Malgré la sincérité de sa passion, on ne peut s'empêcher de sourire du style boursouflé, emphatique de cet homme à bonnes fortunes, de l'irrésistible Tressan, et l'on se demande comment cette pitoyable rhétorique pouvait subjuguer le cœur des belles dames de l'époque.

Le caractère si franc, si simple de Mme de Boufflers ne pouvait s'accommoder de pareilles exagérations sentimentales, et ce mélange prétentieux de pédanterie et d'amour devait lui paraître aussi insupportable qu'incompréhensible.

C'est à son cher Panpan que le gouverneur confie ses doutes et ses craintes.

«Toul, lundi.

«Puisque vous devez la voir ce matin, mon cher Panpan, allez-y de bonne heure, faites en sorte qu'elle s'éveille en pensant à moi; je ne veux souffrir rien de faible dans une lettre où j'ose peindre celle que nous admirons. Elle a beau me reprocher l'ardeur de mon imagination, mon amour ni son portrait ne lui doivent rien. On ne peut se servir de pareils traits sans avoir joui de tous leurs charmes. Je ne crains point que l'amour m'embellisse tout ce que j'adore en elle, mais je dois bien craindre un trouble qui peut m'empêcher d'exprimer tout ce que je sens. Mme de Genlis ne m'a fait connaître que celui de la jalousie. Un peu d'amour-propre, l'assurance de plaire, je l'avoue même, la supériorité d'esprit, tout me donnait alors une confiance en moi-même que je n'ai plus. Je frémis, mon cher Panpan, de la peur de lui devenir insupportable. Elle ne peut plus m'aimer comme un ami, je ne peux lui paraître aimable qu'autant qu'elle me comptera comme le plus tendre des amants...»
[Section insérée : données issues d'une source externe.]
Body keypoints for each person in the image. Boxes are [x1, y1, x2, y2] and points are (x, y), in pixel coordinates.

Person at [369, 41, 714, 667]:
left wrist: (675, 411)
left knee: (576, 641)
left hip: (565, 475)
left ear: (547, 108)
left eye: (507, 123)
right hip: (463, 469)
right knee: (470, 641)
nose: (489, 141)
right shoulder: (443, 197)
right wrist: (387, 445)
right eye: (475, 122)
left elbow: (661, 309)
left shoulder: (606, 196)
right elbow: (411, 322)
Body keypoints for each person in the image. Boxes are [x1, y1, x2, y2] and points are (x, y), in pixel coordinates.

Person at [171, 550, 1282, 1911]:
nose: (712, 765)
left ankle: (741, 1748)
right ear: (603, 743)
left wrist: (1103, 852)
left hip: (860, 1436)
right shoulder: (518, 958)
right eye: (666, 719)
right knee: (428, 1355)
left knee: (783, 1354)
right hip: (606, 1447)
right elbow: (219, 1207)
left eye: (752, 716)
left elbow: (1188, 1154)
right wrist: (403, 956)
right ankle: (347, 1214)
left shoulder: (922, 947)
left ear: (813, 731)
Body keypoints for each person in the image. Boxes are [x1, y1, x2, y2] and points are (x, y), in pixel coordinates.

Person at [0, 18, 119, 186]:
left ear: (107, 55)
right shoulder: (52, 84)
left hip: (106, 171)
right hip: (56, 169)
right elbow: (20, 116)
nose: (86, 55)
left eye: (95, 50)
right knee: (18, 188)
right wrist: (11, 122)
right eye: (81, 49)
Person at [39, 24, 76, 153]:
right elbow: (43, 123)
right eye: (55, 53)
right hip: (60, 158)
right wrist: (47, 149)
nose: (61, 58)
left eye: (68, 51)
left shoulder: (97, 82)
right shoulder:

Si Tressan n'ose avouer ouvertement sa passion, s'il n'ose se jeter aux pieds de l'adorée et lui découvrir ses sentiments, qui mieux que Panpan, cet ami si dévoué, ce confident si éprouvé, pourrait se charger de ce soin? C'est donc à lui que Tressan s'adresse: c'est lui qu'il charge d'être l'interprète de ses sentiments amoureux et de plaider sa cause auprès de la cruelle, qui jusqu'à présent feint de tout ignorer.